(Saved data entries)
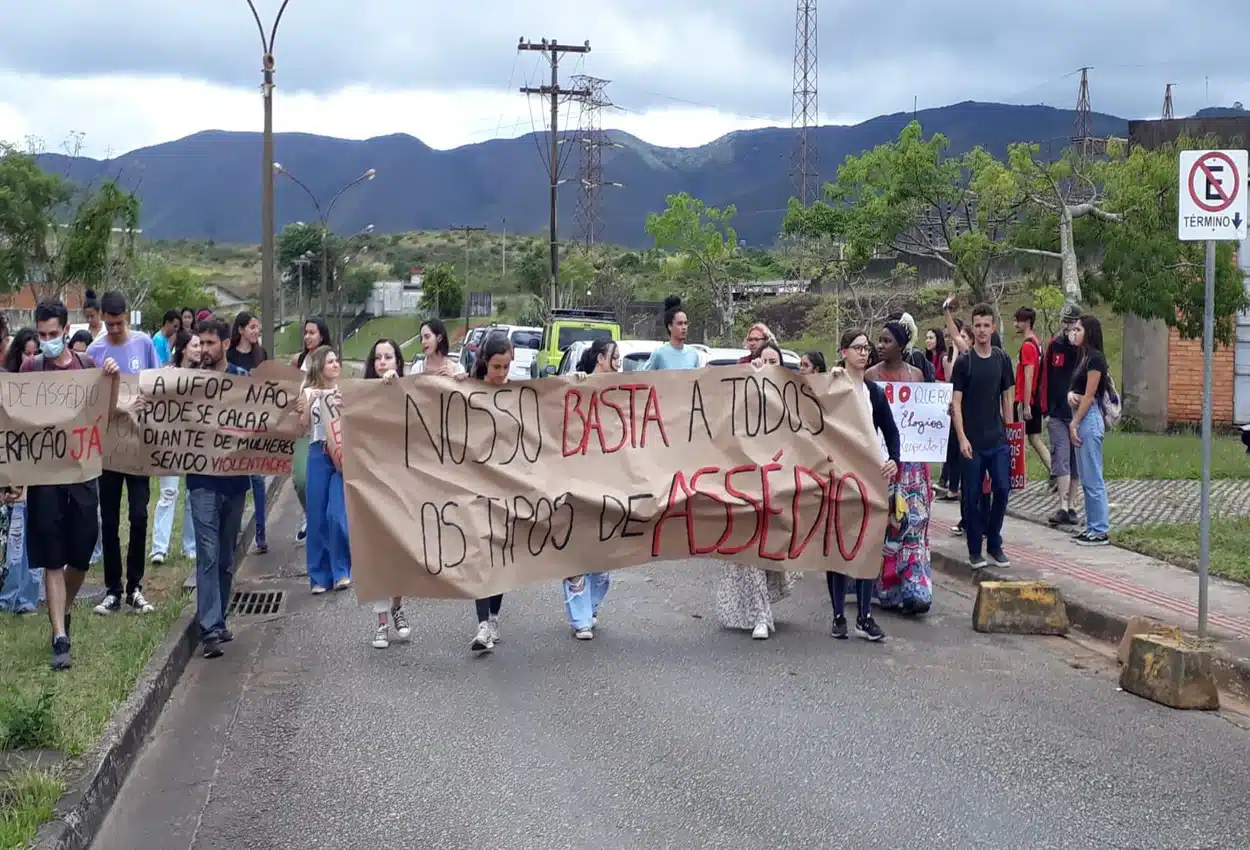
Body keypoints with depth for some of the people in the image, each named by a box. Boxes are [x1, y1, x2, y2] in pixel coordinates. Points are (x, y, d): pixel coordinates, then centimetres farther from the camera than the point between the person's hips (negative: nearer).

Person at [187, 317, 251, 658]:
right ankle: (210, 629, -12)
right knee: (208, 554, -9)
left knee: (227, 555, 11)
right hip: (202, 479, -2)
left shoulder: (243, 379, 5)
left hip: (235, 476, 2)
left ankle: (218, 619, 22)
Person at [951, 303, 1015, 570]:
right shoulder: (964, 362, -4)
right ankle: (975, 550, 12)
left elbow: (1006, 397, 12)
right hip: (972, 442, -3)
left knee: (1002, 490, -1)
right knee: (972, 496, 3)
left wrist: (1008, 431, 8)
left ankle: (994, 544, 14)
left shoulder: (1002, 359, 5)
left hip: (998, 440, 3)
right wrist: (962, 438, -12)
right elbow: (956, 403, -5)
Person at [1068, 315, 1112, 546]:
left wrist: (1074, 424, -14)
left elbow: (1089, 396, -16)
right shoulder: (1085, 357, 15)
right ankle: (1093, 527, 17)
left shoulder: (1095, 358, -13)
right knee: (1087, 479, 12)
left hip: (1089, 419, -10)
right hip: (1082, 419, 10)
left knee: (1093, 479, -6)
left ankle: (1100, 532, -3)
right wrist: (1070, 394, -4)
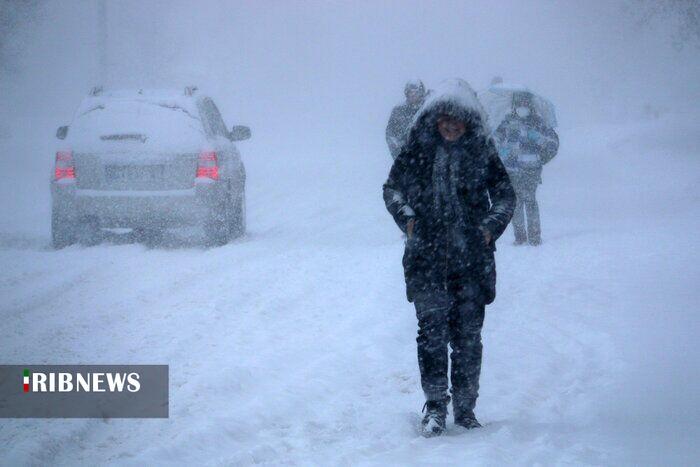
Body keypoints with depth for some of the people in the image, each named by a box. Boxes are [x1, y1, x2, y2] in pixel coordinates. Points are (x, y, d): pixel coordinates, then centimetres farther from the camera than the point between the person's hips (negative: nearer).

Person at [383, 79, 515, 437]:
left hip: (472, 259, 1)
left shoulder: (482, 153, 4)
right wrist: (407, 218, -2)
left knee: (467, 334, 3)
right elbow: (392, 188, 13)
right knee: (432, 329, -10)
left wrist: (491, 226, -3)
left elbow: (506, 195, 12)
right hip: (427, 258, -1)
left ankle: (465, 409, 14)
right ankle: (435, 407, -5)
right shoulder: (418, 151, 3)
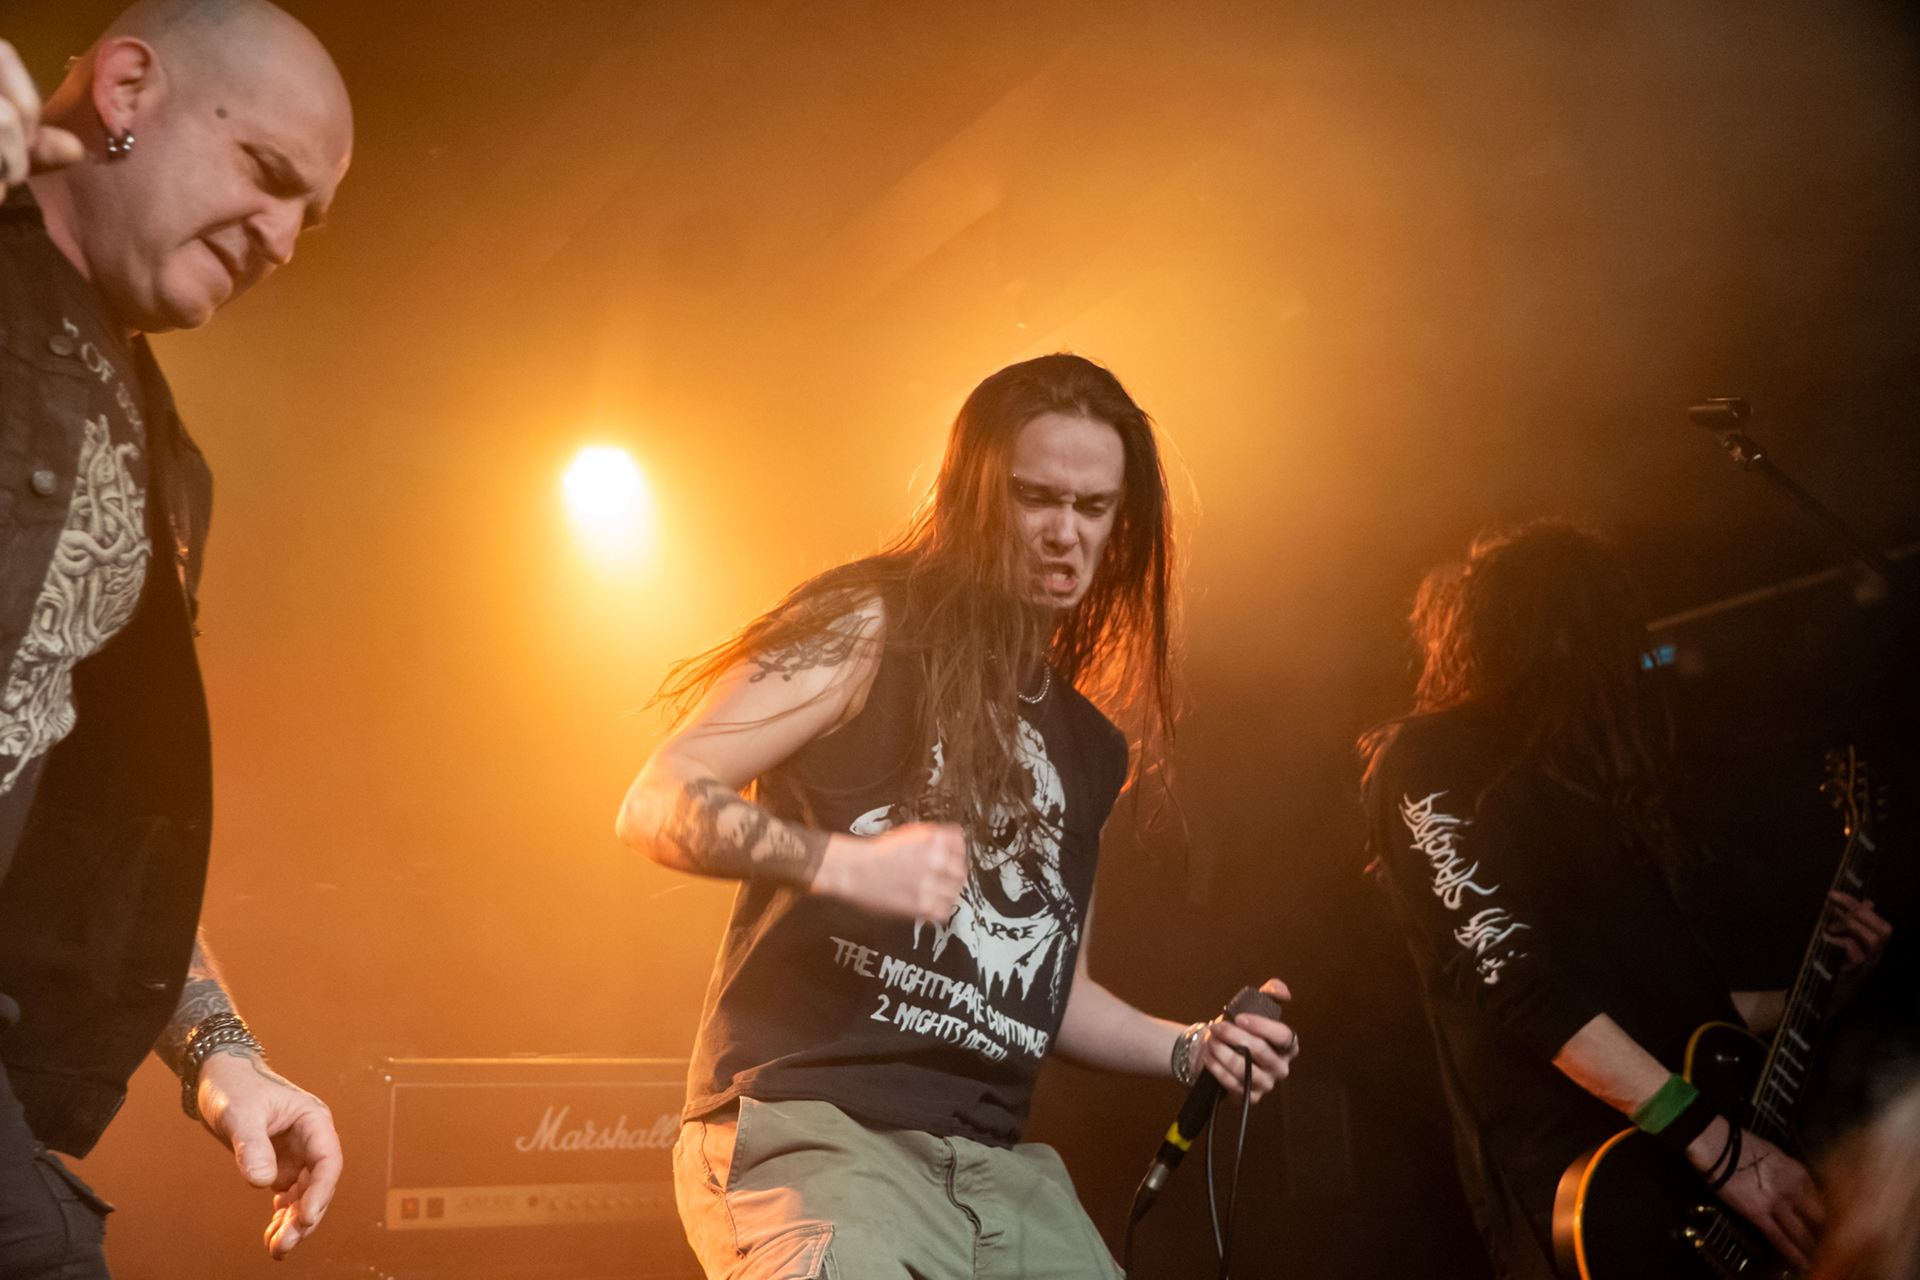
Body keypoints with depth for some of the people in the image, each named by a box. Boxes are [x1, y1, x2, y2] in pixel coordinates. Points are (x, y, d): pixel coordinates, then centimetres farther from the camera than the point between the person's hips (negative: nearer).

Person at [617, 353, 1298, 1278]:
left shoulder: (1088, 745, 20)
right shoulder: (870, 627, 0)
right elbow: (657, 804, -8)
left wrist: (1189, 1048, 11)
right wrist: (843, 862, -23)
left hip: (995, 1165, 7)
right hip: (809, 1126, -7)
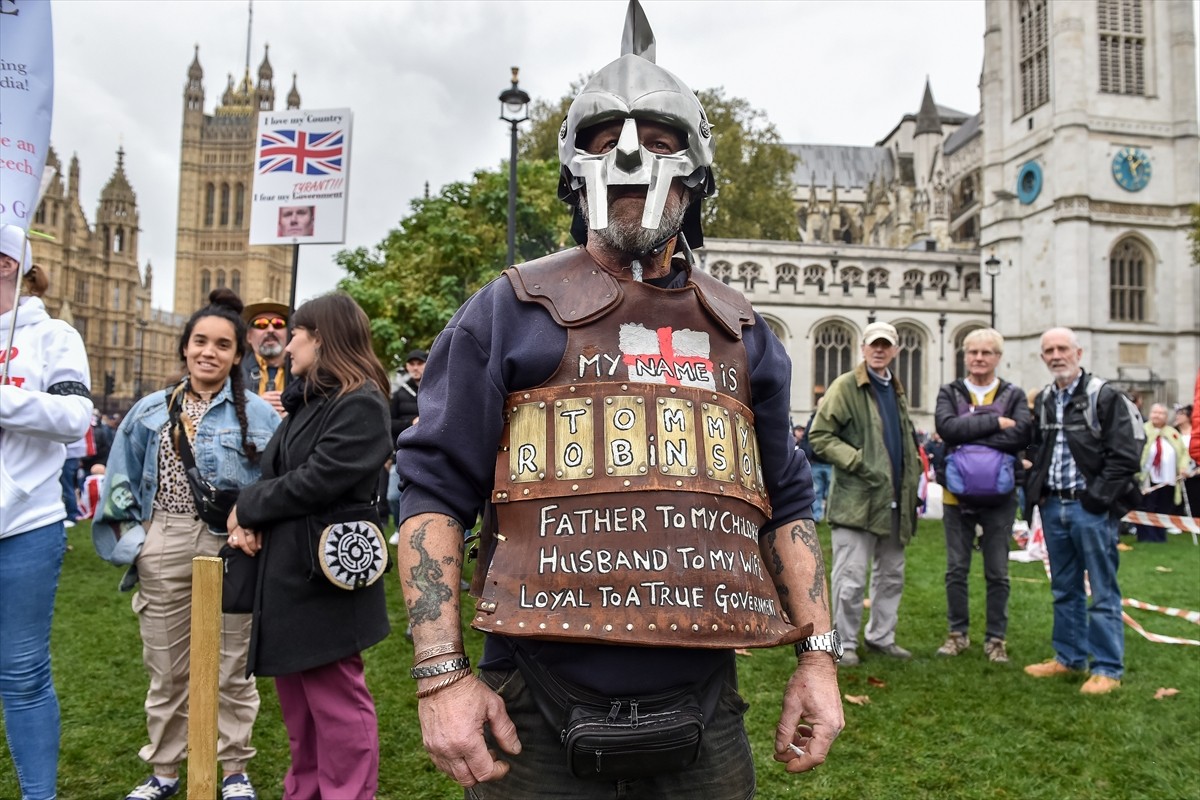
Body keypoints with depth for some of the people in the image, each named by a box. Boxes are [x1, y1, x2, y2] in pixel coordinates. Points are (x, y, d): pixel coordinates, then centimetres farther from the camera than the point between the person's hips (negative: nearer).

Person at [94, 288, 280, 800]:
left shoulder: (257, 414, -4)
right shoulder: (150, 411, 7)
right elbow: (121, 483, 12)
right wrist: (130, 538, 3)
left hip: (230, 547, -3)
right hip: (163, 547, 3)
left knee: (231, 666, 9)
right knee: (166, 667, 14)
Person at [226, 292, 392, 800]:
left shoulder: (361, 404, -15)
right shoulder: (305, 401, 15)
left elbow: (314, 482, -21)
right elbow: (271, 473, 13)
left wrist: (246, 509, -7)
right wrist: (249, 523, -7)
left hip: (325, 574, -10)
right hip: (285, 571, 10)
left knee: (336, 702, 1)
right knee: (296, 698, 19)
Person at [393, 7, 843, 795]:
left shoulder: (741, 332, 11)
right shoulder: (510, 311, 0)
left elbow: (787, 501, 14)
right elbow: (436, 491, -3)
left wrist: (818, 653, 6)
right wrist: (441, 673, -10)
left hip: (703, 711, 4)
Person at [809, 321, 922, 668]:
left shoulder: (897, 390, 16)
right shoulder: (845, 386, -7)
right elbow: (819, 436, -12)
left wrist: (912, 478, 14)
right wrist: (858, 462, -18)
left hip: (894, 500, 8)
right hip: (856, 499, -8)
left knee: (891, 575, 16)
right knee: (851, 578, -3)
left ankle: (881, 636, 30)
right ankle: (844, 642, 11)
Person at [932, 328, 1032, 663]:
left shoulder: (1014, 395, 3)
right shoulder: (949, 393, 5)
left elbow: (1023, 433, -16)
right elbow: (947, 427, -15)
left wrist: (968, 434, -20)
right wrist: (995, 422, -17)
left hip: (999, 496, 0)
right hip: (957, 494, 1)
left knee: (997, 573, 7)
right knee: (956, 570, 8)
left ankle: (996, 637, 19)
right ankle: (958, 633, 21)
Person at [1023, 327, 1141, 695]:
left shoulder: (1105, 396, -7)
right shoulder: (1042, 401, 13)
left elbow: (1125, 455, -12)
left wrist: (1097, 497, -15)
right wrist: (1036, 489, 6)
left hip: (1091, 508, -6)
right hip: (1053, 507, 6)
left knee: (1103, 591, 1)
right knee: (1065, 590, 15)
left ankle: (1107, 668, 10)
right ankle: (1069, 657, 27)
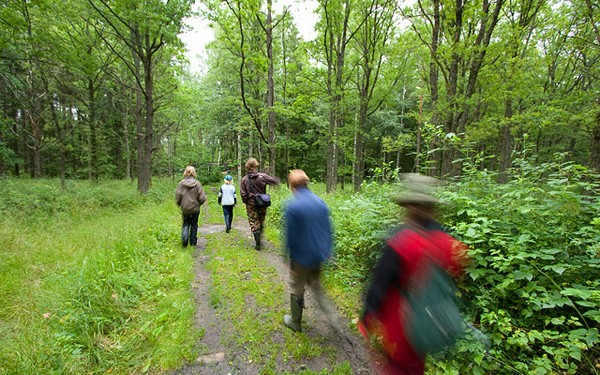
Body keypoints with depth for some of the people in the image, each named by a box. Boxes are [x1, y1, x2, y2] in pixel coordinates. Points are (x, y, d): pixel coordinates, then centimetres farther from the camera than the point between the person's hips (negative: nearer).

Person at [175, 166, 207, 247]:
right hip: (195, 208, 0)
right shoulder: (197, 184, -11)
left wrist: (179, 204, 13)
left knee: (185, 224, 15)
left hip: (185, 208, 0)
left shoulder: (181, 184, -9)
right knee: (194, 225, 15)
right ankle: (193, 242, 22)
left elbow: (178, 196, -6)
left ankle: (184, 237, -9)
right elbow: (202, 198, -11)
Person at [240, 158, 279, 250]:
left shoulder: (244, 179, -8)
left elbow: (243, 193, -8)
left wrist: (245, 201, 7)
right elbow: (274, 181, -7)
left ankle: (258, 243, 8)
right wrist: (277, 180, 15)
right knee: (261, 221, 20)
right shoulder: (262, 176, -10)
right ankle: (260, 237, 27)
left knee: (254, 223, 7)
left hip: (251, 204, -1)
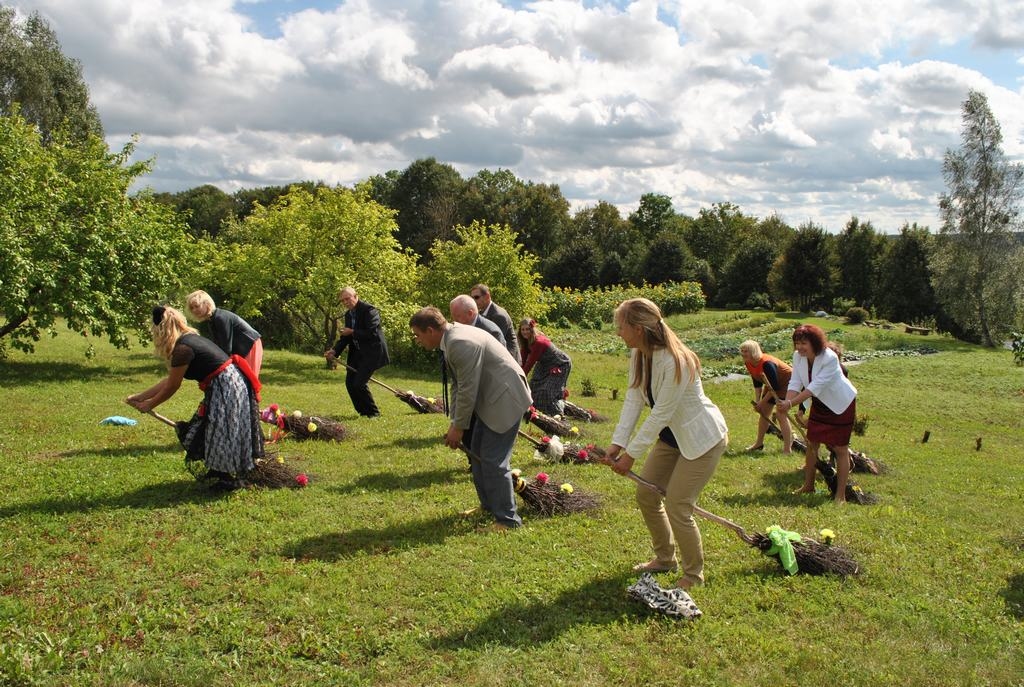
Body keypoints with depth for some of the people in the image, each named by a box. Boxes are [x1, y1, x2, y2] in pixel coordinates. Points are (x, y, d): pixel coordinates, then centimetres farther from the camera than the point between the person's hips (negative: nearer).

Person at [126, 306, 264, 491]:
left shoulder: (182, 349, -18)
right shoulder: (191, 339, 13)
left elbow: (172, 387, -7)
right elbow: (169, 380, 17)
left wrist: (149, 405, 8)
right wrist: (139, 396, 20)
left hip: (226, 387, -10)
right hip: (225, 385, 10)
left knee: (222, 431, 1)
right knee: (215, 429, 20)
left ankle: (231, 479, 12)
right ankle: (221, 469, 33)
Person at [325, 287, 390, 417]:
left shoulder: (369, 310, -14)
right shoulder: (348, 314, 11)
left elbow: (371, 333, -21)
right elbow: (345, 337, 10)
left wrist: (352, 332, -18)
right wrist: (335, 351, -4)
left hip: (372, 352, -9)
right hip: (357, 353, 9)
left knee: (359, 383, -13)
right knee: (350, 383, 5)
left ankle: (373, 412, 4)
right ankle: (364, 411, 19)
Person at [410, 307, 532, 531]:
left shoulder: (461, 343, -25)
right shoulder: (452, 339, 8)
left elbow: (467, 390, -23)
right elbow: (457, 385, 12)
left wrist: (459, 427, -13)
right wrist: (454, 423, 8)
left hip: (505, 398, -11)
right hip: (489, 398, 11)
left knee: (494, 461, -8)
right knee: (478, 453, 18)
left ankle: (507, 519, 3)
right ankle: (488, 505, 32)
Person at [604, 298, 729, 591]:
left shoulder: (674, 361, -32)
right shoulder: (638, 354, -7)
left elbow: (660, 414, -28)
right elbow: (634, 398, -9)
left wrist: (631, 454, -23)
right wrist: (618, 441, -18)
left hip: (702, 438, -9)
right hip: (671, 435, 9)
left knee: (677, 506, -8)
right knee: (645, 493, 11)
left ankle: (693, 575, 16)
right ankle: (665, 559, 32)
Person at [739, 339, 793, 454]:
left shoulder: (766, 364, -36)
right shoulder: (748, 363, -10)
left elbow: (774, 386, -30)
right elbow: (757, 383, 3)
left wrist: (762, 402, -22)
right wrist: (757, 401, -4)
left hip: (787, 383, -9)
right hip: (773, 384, 9)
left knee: (780, 415, -16)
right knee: (763, 413, 12)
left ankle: (787, 449, -11)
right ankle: (759, 443, 26)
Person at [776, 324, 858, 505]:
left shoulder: (829, 358, -32)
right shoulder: (798, 356, -13)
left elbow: (815, 387, -37)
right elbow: (795, 383, -16)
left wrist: (790, 404, -44)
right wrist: (785, 403, -34)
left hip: (841, 404, -6)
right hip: (820, 404, 6)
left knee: (840, 448, -1)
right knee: (811, 443, 11)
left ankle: (841, 495, 6)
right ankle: (808, 485, 25)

**Task directions:**
Copy out the lines of the listing verbatim, beginning at the line containing "left wrist: (912, 478, 14)" and ending after the line containing "left elbow: (1023, 433, -16)".

**Result of the exercise:**
left wrist: (912, 478, 14)
right wrist: (858, 462, -18)
left hip: (894, 500, 8)
right hip: (856, 499, -8)
left knee: (891, 575, 16)
right knee: (851, 578, -3)
left ankle: (881, 636, 30)
right ankle: (844, 642, 11)
Person at [932, 328, 1032, 663]:
left shoulder: (1014, 395, 3)
right shoulder: (949, 393, 5)
left elbow: (1023, 433, -16)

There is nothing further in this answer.